Unter anderem ist „Bis ans Ende der Welt“ eine groß angelegte Reflexion über den Stand der audiovisuellen Kultur, über die Moral des Bildes. Am Anfang war das Wort. Werden am Ende nur noch Bilder als Kulturträger übrig bleiben? In Kombination mit der Ablösung der Malerei durch elektronische Bildererzeugung würde das eine Flut der Bilder zur Folge haben und eine eben solche Bilderflut ist „Bis ans Ende der Welt“ auch geworden. Der renommierte und unerhört talentierte Kameramann Robby Müller (Down By Law, Dead Man) hat großartige Bilder gefunden und zaubert Momente auf die Leinwand, die man so schnell nicht vergisst.
Als der Film in Australien nach über drei Stunden zum Stillstand kommt, „käut er seine eigenen Bilder wieder“, sagt Wim Wenders. Die davor gesammelten Eindrücke hallen noch nach, während Sams Vater versucht, seine Bildermaschine fertig zu stellen. Schließlich schafft dieser es sogar, den Bilderstrom umzukehren: Er kann die Träume der Menschen visualisieren, was zu ethischen Überlegungen führt und letztlich eine Allegorie auf das Kino, die „Traumfabrik“, ist. Und dann, im Schlussteil, ändert der Film sein Thema noch einmal komplett und wird zu einer Studie über Abhängigkeit, indem er das Schicksal Claires weiter verfolgt, die von der Sichtbarmachung ihrer Träume süchtig geworden ist und daran beinahe zerbricht.

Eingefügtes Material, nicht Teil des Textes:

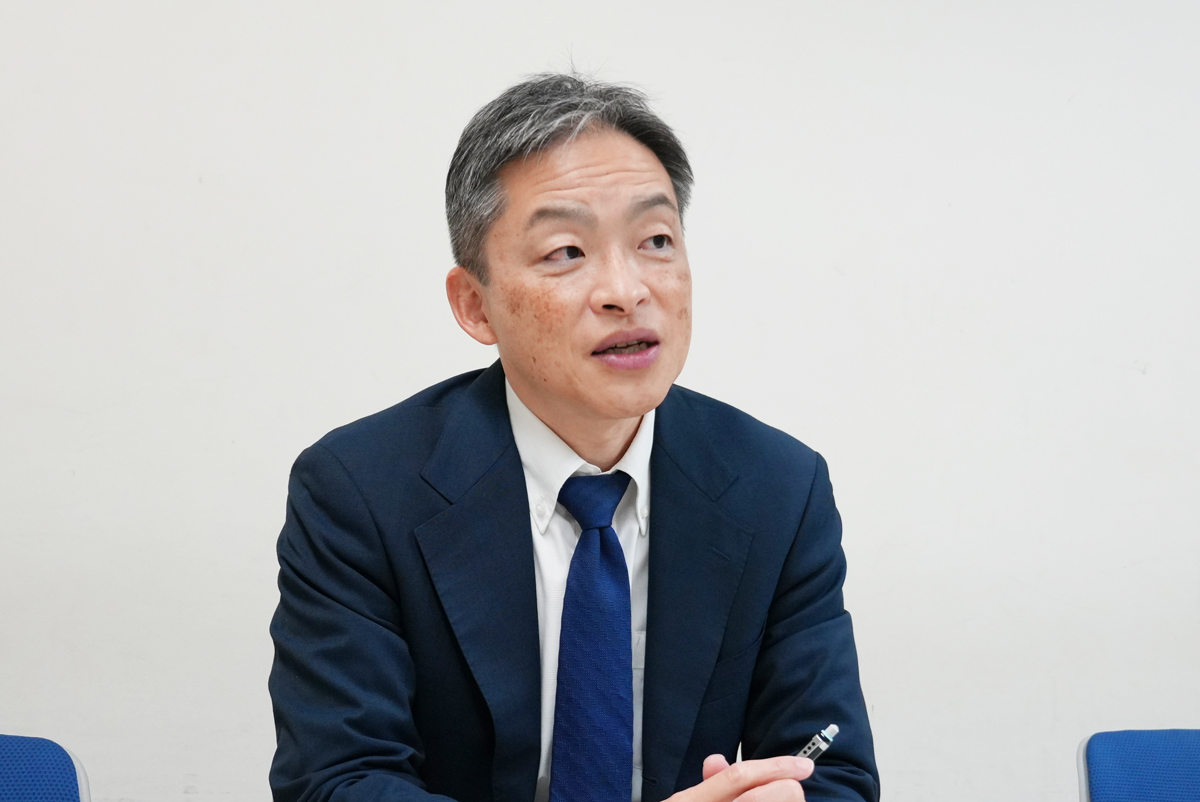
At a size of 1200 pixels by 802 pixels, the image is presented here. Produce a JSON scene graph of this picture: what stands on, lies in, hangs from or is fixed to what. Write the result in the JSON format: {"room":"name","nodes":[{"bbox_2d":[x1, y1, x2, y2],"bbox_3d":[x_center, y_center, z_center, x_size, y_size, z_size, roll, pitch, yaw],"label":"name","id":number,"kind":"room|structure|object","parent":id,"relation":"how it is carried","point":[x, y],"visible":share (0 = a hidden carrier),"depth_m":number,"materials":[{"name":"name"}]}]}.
{"room":"office","nodes":[
{"label":"office","id":0,"kind":"room"},
{"bbox_2d":[0,0,1199,801],"bbox_3d":[0.080,-0.300,3.848,7.769,2.894,0.163,0,2,-3],"label":"wall","id":1,"kind":"structure","parent":0,"point":[449,365],"depth_m":3.79,"materials":[{"name":"white paint"}]},
{"label":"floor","id":2,"kind":"structure","parent":0,"visible":0},
{"bbox_2d":[0,734,91,801],"bbox_3d":[-0.719,0.759,2.725,0.542,0.790,0.593,0,2,-3],"label":"blue chair","id":3,"kind":"object","parent":2,"relation":"on","point":[62,789],"visible":1,"depth_m":2.91,"materials":[{"name":"blue fabric"}]},
{"bbox_2d":[263,64,880,799],"bbox_3d":[-0.035,0.361,2.866,0.670,1.369,0.705,0,2,-3],"label":"man","id":4,"kind":"object","parent":2,"relation":"on","point":[562,176],"visible":0.99,"depth_m":2.79},
{"bbox_2d":[796,722,838,762],"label":"pen","id":5,"kind":"object","parent":4,"relation":"in","point":[832,728],"visible":0.44,"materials":[{"name":"silver metal"}]},
{"bbox_2d":[1077,729,1199,801],"bbox_3d":[0.770,0.778,2.904,0.531,0.785,0.584,0,2,-3],"label":"blue chair","id":6,"kind":"object","parent":2,"relation":"on","point":[1114,789],"visible":1,"depth_m":3.08,"materials":[{"name":"blue fabric"}]}
]}

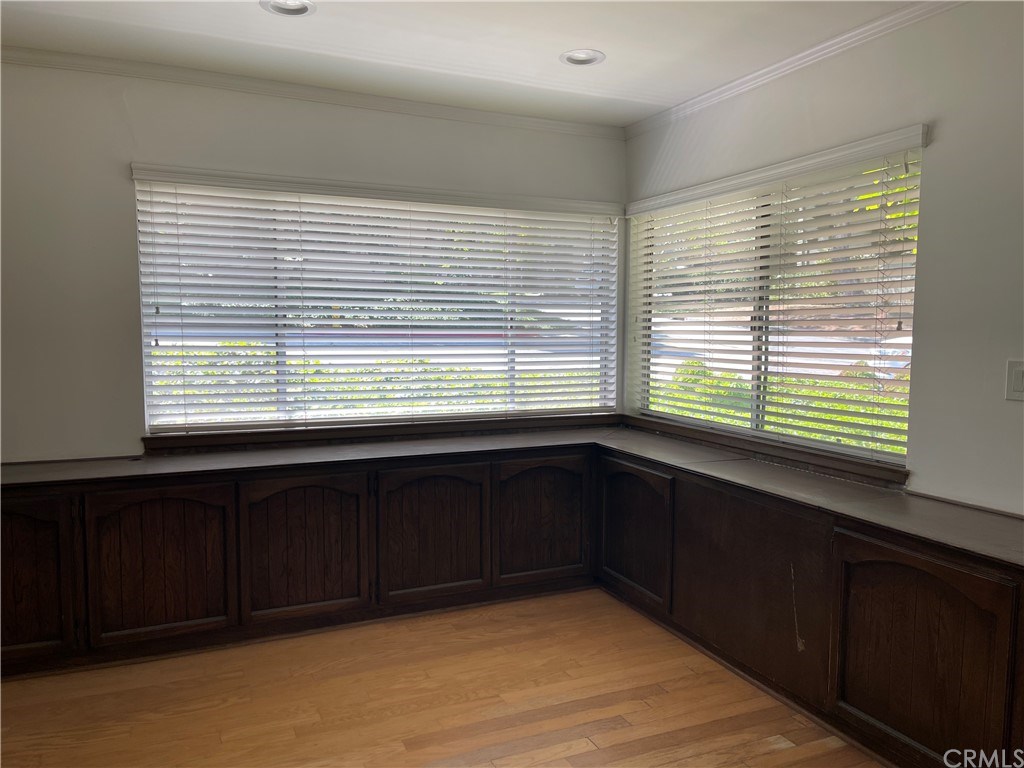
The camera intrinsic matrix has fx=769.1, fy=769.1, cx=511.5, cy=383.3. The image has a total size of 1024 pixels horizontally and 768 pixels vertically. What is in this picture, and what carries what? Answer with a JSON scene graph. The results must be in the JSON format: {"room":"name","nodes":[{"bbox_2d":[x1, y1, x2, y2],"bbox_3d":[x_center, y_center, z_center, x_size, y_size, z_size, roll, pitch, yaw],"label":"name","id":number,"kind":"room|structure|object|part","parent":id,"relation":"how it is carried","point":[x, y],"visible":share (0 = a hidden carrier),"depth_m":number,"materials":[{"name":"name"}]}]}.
{"room":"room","nodes":[
{"label":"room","id":0,"kind":"room"},
{"bbox_2d":[1,61,627,461],"bbox_3d":[-1.382,-0.164,3.650,4.636,2.500,0.159,-2,5,-24],"label":"back wall","id":1,"kind":"structure","parent":0,"point":[119,108],"depth_m":3.39,"materials":[{"name":"paint"}]},
{"bbox_2d":[0,46,623,138],"bbox_3d":[-1.352,-1.365,3.478,4.240,0.059,0.053,-2,5,-24],"label":"crown molding","id":2,"kind":"structure","parent":1,"relation":"attached to","point":[41,54],"depth_m":3.59,"materials":[{"name":"white paint"}]},
{"bbox_2d":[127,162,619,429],"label":"window blind","id":3,"kind":"object","parent":1,"relation":"attached to","point":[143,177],"visible":0.95,"depth_m":3.83,"materials":[{"name":"white wood"}]},
{"bbox_2d":[134,178,618,432],"bbox_3d":[-0.552,-0.375,4.010,2.408,1.151,0.095,-2,5,-24],"label":"window","id":4,"kind":"structure","parent":1,"relation":"in","point":[155,422],"depth_m":3.92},
{"bbox_2d":[138,411,617,453],"bbox_3d":[-0.521,0.241,3.960,2.330,0.073,0.075,-2,5,-24],"label":"window sill","id":5,"kind":"structure","parent":1,"relation":"attached to","point":[287,435],"depth_m":3.82,"materials":[{"name":"brown wood"}]},
{"bbox_2d":[0,588,880,767],"bbox_3d":[-0.284,1.327,1.205,4.938,0.104,5.607,-2,5,-24],"label":"floor","id":6,"kind":"structure","parent":0,"point":[785,751],"depth_m":2.76,"materials":[{"name":"brown wood"}]},
{"bbox_2d":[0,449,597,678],"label":"base cabinet","id":7,"kind":"object","parent":6,"relation":"on","point":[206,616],"visible":0.81,"depth_m":3.30,"materials":[{"name":"brown wood"}]},
{"bbox_3d":[-1.910,0.756,2.926,0.409,0.623,0.062,-2,5,-24],"label":"door","id":8,"kind":"part","parent":7,"relation":"part of","materials":[{"name":"brown wood"}]},
{"bbox_3d":[-1.426,0.751,3.132,0.503,0.610,0.066,-2,5,-24],"label":"door","id":9,"kind":"part","parent":7,"relation":"part of","materials":[{"name":"brown wood"}]},
{"bbox_3d":[-0.905,0.726,3.372,0.523,0.610,0.072,-2,5,-24],"label":"door","id":10,"kind":"part","parent":7,"relation":"part of","materials":[{"name":"brown wood"}]},
{"bbox_3d":[-0.366,0.710,3.597,0.520,0.615,0.068,-2,5,-24],"label":"door","id":11,"kind":"part","parent":7,"relation":"part of","materials":[{"name":"brown wood"}]},
{"bbox_2d":[0,425,1023,568],"bbox_3d":[-0.194,0.403,2.864,3.111,0.038,2.919,-2,5,-24],"label":"countertop","id":12,"kind":"structure","parent":7,"relation":"on","point":[887,500],"depth_m":3.13,"materials":[{"name":"brown laminate"}]},
{"bbox_3d":[0.157,0.692,3.874,0.510,0.598,0.058,-2,5,-24],"label":"door","id":13,"kind":"part","parent":7,"relation":"part of","materials":[{"name":"brown wood"}]},
{"bbox_2d":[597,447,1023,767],"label":"base cabinet","id":14,"kind":"object","parent":6,"relation":"on","point":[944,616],"visible":0.78,"depth_m":2.57,"materials":[{"name":"brown wood"}]},
{"bbox_3d":[0.559,0.708,3.688,0.054,0.573,0.532,-2,5,-24],"label":"door","id":15,"kind":"part","parent":14,"relation":"part of","materials":[{"name":"brown wood"}]},
{"bbox_3d":[1.189,0.838,2.317,0.084,0.625,0.524,-2,5,-24],"label":"door","id":16,"kind":"part","parent":14,"relation":"part of","materials":[{"name":"brown wood"}]},
{"bbox_2d":[0,0,930,126],"bbox_3d":[-0.225,-1.242,1.045,4.848,0.115,5.455,-2,5,-24],"label":"ceiling","id":17,"kind":"structure","parent":0,"point":[618,48],"depth_m":3.03,"materials":[{"name":"white paint"}]},
{"bbox_2d":[260,0,316,16],"bbox_3d":[-0.795,-1.373,2.728,0.198,0.061,0.198,-2,5,-24],"label":"recessed light","id":18,"kind":"object","parent":17,"relation":"in","point":[302,9],"visible":0.94,"depth_m":2.77,"materials":[{"name":"white"}]},
{"bbox_2d":[559,48,605,65],"bbox_3d":[0.298,-1.400,3.242,0.194,0.071,0.195,-2,5,-24],"label":"recessed light","id":19,"kind":"object","parent":17,"relation":"in","point":[586,61],"visible":0.93,"depth_m":3.26,"materials":[{"name":"white"}]},
{"bbox_2d":[625,0,1023,514],"bbox_3d":[1.750,-0.037,2.150,0.157,2.502,5.173,-2,5,-24],"label":"right wall","id":20,"kind":"structure","parent":0,"point":[946,138],"depth_m":2.63,"materials":[{"name":"paint"}]},
{"bbox_2d":[624,415,909,487],"bbox_3d":[1.044,0.282,3.595,0.075,0.067,1.758,-2,5,-24],"label":"window sill","id":21,"kind":"structure","parent":20,"relation":"attached to","point":[793,450],"depth_m":3.29,"materials":[{"name":"brown wood"}]},
{"bbox_2d":[631,141,923,465],"bbox_3d":[1.150,-0.332,3.600,0.070,1.172,1.752,-2,5,-24],"label":"right window","id":22,"kind":"structure","parent":20,"relation":"in","point":[764,347],"depth_m":3.50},
{"bbox_2d":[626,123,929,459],"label":"window blind","id":23,"kind":"object","parent":20,"relation":"attached to","point":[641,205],"visible":0.92,"depth_m":3.28,"materials":[{"name":"white wood"}]},
{"bbox_2d":[624,0,960,139],"bbox_3d":[1.660,-1.225,2.060,0.054,0.065,4.909,-2,5,-24],"label":"crown molding","id":24,"kind":"structure","parent":20,"relation":"attached to","point":[740,80],"depth_m":3.12,"materials":[{"name":"white paint"}]},
{"bbox_2d":[1004,360,1023,400],"bbox_3d":[1.548,-0.006,2.333,0.014,0.127,0.095,-2,5,-24],"label":"light switch","id":25,"kind":"object","parent":20,"relation":"attached to","point":[1020,381],"visible":0.98,"depth_m":2.35,"materials":[{"name":"white plastic"}]},
{"bbox_2d":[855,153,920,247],"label":"tree foliage","id":26,"kind":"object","parent":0,"point":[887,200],"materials":[{"name":"green plant"}]},
{"label":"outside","id":27,"kind":"structure","parent":0,"visible":0},
{"label":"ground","id":28,"kind":"structure","parent":27,"visible":0},
{"bbox_2d":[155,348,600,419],"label":"hedge","id":29,"kind":"object","parent":28,"relation":"on","point":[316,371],"visible":0.16,"depth_m":7.73,"materials":[{"name":"green plant"}]},
{"bbox_2d":[653,360,908,455],"bbox_3d":[3.018,0.479,7.004,1.004,1.168,5.769,-2,5,-24],"label":"hedge","id":30,"kind":"object","parent":28,"relation":"on","point":[849,420],"visible":0.13,"depth_m":7.24,"materials":[{"name":"green plant"}]}
]}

Zu Beginn des Films und vor dem Abspann zeigt Wim Wenders die Erdkugel, den Schauplatz der fünf Stunden dazwischen. Von außen sieht sie so erhaben und schön aus, geht man näher heran findet man ein Chaos vor, das niemals durchblickt werden kann. Eben dieses Chaos und die Rolle der Bilder darin untersucht Wenders in seinem Film – und noch etliches anderes. Der Zuschauer hat die Figur Sam Neills als roten Faden (er kommentiert das Geschehen kontinuierlich aus dem Off), den Rest muss er sich selbst zusammen reimen. Es liegt an ihm, die unzähligen Gedankenstränge des Films zu ordnen und zu selektieren, das Mosaik zu entwirren und eigene Schwerpunkte zu setzen.
Lässt man sich auf das Opus Magnus des Wim Wenders ein, bleibt man staunend zurück. „Bis ans Ende der Welt“ ist ein Film, an dem man noch lange nach dem Abspann zehren kann und der einem einen Eindruck von der Welt gegeben hat, der nur unzulänglich beschreibbar ist. Ein Tanz um die Welt, und was für einer!